Na sua busca por um caráter nacional (ou falta dele, que Mário de Andrade mostra em Macunaíma, de 1928), Oswald, porém, foi muito além do pensamento romântico, diferentemente de outros modernistas. Nos anos vinte, Oswald voltou-se contra as formas cultas e convencionais da arte. Fossem elas o romance de ideias, o teatro de tese, o naturalismo, o realismo, o racionalismo e o parnasianismo.

Cultura Popular e erudita

Interessaram-lhe, sobretudo, as formas de expressão ditas ingênuas, primitivas, ou um certo abstracionismo geométrico latente nestas, a recuperação de elementos locais, aliados ao progresso da técnica.
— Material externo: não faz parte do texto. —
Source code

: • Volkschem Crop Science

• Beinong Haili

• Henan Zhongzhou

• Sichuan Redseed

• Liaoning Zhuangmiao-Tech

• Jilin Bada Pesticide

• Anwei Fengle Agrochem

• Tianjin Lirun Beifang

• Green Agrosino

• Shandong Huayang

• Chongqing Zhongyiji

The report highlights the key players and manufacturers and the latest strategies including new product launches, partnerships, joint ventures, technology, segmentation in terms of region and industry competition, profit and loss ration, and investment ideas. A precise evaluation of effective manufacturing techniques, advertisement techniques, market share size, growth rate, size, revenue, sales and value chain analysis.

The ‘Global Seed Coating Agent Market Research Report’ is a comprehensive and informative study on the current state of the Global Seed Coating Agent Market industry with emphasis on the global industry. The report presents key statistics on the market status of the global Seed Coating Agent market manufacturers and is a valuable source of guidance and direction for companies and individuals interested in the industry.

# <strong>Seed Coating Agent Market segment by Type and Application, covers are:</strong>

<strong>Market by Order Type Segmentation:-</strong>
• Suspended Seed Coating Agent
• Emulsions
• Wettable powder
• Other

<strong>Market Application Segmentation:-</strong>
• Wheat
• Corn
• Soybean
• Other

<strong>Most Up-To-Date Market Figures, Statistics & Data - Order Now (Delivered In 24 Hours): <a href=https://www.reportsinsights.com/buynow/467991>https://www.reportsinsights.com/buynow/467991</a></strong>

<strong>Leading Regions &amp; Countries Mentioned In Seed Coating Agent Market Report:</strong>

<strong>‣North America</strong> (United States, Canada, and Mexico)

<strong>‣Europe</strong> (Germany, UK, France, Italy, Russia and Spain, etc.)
Em suas idas à Europa, Oswald percebeu que o Brasil e toda a sua multiplicidade cultural, desde as variadas culturas dos povos originários, até a cultura negra, representavam uma vantagem, e que – com elas – se poderia construir uma identidade e renovar as letras e as artes. A partir daí, volta sua poesia para um certo primitivismo e tentou fundir, pôr ao mesmo nível, os elementos da cultura popular e erudita.

De 1926 a 1929, Oswald de Andrade foi casado com a pintora Tarsila do Amaral, e de 1930 a 1935, foi marido de Pagu.

Oswald de Andrade faleceu aos 64 anos, em 1954, vítima de um infarto.

5 músicas da MPB inspiradas nas obras de Oswald de Andrade

Mas, você sabia que os poemas de Oswald de Andrade inspiraram grandes canções da música popular brasileira?Trouxemos cinco sucessos da nossa MPB inspirados na obra do poeta para você conhecer!

1 – O Hierofante 

Música de João Ricardo sobre poema de Oswald de Andrade, publicado na peça A Morta, de 1937. A canção está no álbum Secos e Molhados, de 1974.

 

2 – Escapulário 

Música de Caetano Veloso sobre poema de Oswald de Andrade, publicado em seu livro de estreia, Pau Brasil, de 1925. A canção está no álbum Jóia, de Caetano, de 1975

3 – Balada do Esplanada 

Música de Cazuza sobre poema publicado no livro Primeiro Caderno do Aluno de Poesia Oswald de Andrade, de 1927 – A canção está no álbum Só Se For a Dois, de Cazuza, 1987

4 – Flores Horizontais 

Música de José Miguel Wisnik criada a partir de estrofes de Oração do Mangue, último poema contido no livro O Santeiro do Mangue, de 1950, de Oswald de Andrade – A canção está no álbum Do Cóccix até o Pescoço, de Elza Soares, de 2002.

5 – Coração do Mar

Música de José Miguel Wisnik sobre poema publicado no livro O Santeiro do Mangue, de Oswald de Andrade, de 1950 – A canção abre o álbum A Mulher do Fim do Mundo, de Elza Soares, de 2015.